Dr. Madhok: Insurers can use this to help them in terms of where are the new markets for them to expand into? How do they understand risk adjustments for a 45-year-old male who has hypertension, diabetes, and what does that health care utilization look like? What’s the right insurance package for them?
We also take the de-identified data and create analyst reports and profiles. So if you’re a company looking to move into a new market and want to understand the disease penetrant of diabetes or HIV, we can provide you with those insights and reports to help you then move into a new market.
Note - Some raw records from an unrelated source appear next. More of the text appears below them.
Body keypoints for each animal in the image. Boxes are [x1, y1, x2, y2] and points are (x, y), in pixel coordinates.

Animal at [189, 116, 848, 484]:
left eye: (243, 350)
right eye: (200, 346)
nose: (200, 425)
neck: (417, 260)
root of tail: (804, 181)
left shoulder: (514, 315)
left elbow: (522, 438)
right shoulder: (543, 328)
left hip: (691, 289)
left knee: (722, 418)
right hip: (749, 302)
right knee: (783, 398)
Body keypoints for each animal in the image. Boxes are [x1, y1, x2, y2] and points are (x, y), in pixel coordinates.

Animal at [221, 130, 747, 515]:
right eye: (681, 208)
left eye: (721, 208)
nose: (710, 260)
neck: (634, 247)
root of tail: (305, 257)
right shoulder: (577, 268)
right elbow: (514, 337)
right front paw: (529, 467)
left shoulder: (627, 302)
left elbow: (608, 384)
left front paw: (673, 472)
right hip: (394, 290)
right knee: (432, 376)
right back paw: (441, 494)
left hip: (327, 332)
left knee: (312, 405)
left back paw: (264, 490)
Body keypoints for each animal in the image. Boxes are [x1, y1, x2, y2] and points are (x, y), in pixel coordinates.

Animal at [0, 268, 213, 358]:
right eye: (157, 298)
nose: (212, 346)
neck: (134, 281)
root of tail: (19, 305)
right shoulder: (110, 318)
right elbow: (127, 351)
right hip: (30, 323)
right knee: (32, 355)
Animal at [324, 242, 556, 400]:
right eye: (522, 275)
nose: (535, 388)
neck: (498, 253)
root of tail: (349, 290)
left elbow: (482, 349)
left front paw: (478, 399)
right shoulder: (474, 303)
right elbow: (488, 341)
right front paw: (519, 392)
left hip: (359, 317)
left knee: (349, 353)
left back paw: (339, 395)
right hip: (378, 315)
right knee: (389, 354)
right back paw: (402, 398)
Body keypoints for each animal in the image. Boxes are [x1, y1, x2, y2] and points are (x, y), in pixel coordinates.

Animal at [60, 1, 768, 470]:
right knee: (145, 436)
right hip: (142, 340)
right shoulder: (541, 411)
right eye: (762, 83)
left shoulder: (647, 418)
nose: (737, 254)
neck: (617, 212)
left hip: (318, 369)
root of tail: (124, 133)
Then there’s academia. Coming from the academic world, patient engagement and involvement and acquisition of data are the biggest risks and represent 30 percent of the time of enrollment with any trial. We can help cut that down and save on cost tremendously and hopefully improve those outcomes.
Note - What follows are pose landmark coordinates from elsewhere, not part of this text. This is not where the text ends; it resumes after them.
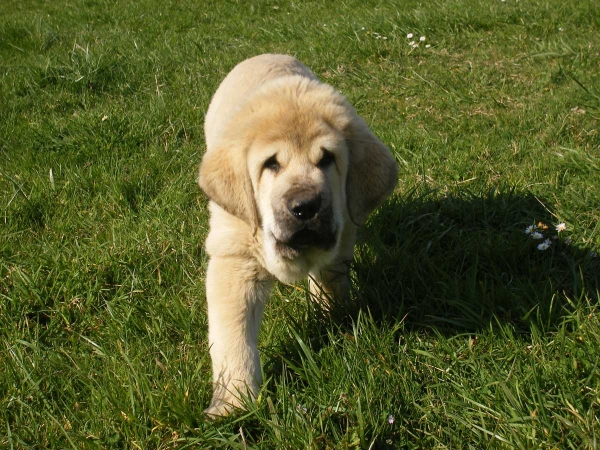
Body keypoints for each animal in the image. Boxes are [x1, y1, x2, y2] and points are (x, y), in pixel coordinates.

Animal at [198, 54, 398, 416]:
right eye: (271, 164)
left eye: (327, 159)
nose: (305, 207)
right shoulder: (235, 258)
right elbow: (233, 336)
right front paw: (234, 403)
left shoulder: (342, 234)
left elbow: (330, 279)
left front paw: (331, 316)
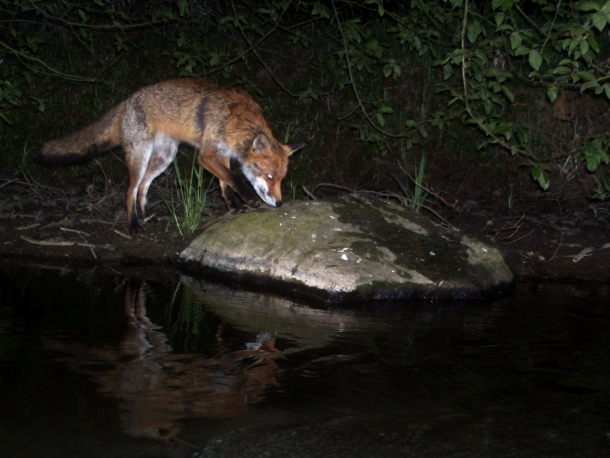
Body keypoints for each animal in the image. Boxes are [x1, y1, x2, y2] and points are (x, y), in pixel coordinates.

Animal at [38, 77, 304, 234]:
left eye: (281, 179)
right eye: (269, 177)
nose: (280, 203)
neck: (233, 119)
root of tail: (128, 100)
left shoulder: (223, 154)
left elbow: (225, 183)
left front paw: (234, 206)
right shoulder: (206, 156)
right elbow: (234, 178)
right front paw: (248, 199)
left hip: (164, 158)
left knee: (143, 187)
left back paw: (146, 215)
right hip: (141, 156)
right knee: (130, 191)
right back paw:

BRINK: So you’re not actually providing the health care. You’re an intermediary to physicians, hospitals and so forth. Is that correct?
Dr. Madhok: BitMED is also the provider of health care. We have developed our own medical practice. It is a separate entity, completely blinded from how we make money. We have a collection of physicians, a pool of physicians, that we employ and pay, to provide direct care on our platform. Our AI bot engages the patient, asks them what’s going on, when did your headache start? Does anything make it better or worse? Do you have any of these associated symptoms like neck stiffness or fever? When it hits an end point to this logic, it transitions the care to our medical team.
The medical practice doctor then comes in, a family practitioner or emergency doctor, and they will look at the case and move to a treatment decision, either reassurance, a prescription if necessary, and, if needed, a referral to care and always a delivery of a treatment plan.
Then, the bot takes over the care again and basically asks the patient two questions at 48 hours. First: “How are you doing?” We want to make sure you are feeling better. Next, “Did we answer your question?” Because it gives the patient an opportunity to basically say whatever they felt may not have come to mind, or what they may not have had a chance to bring up in the clinical encounter. Maybe that patient had a grandmother who passed away from a brain tumor six months ago, and they want to make sure that their worsening headaches couldn’t be that. If there’s a negative response in those questions, the patient is offered again a clinical consult because they’re no cost. There’s no friction in bringing them back in.
BRINK: How has working in the developing world been a different experience to what you’ve been doing in the U.S.?
Dr. Madhok: Within the emerging market, there’s great opportunity because you have these kinds of leapfrog events within Africa and Asia. They leaped from phone lines underground, power lines above ground to solar power panels and solar connectivity. In Africa, there’s great adoption of mobile payment and mobile wallets, so there’s a strong understanding that one can engage with everyday goods and services from a mobile device.
For example, in Rwanda, their priority was nutrition and prenatal health. We said, “great, we’re happy to come to the country; give us two districts to start where we can help make an impact. Give us one in a densely populated city and the other in a more remote area.” Then we asked that they introduce us to a channel partner, so we have a private and a public partner in the health system. We basically hire local physicians to help support. We gauge academics to help provide local content. Also, we’re engaged with public health as well.
So we’re able to become a channel where people can push content through us. So you see in the emerging market the ability to be this bridge where health services tend to lag behind. Mobile technology and this connectivity has blossomed, and so we’ve been able to move through those markets extraordinarily well and get very readily available adoption.
This interview has been edited and condensed for clarity.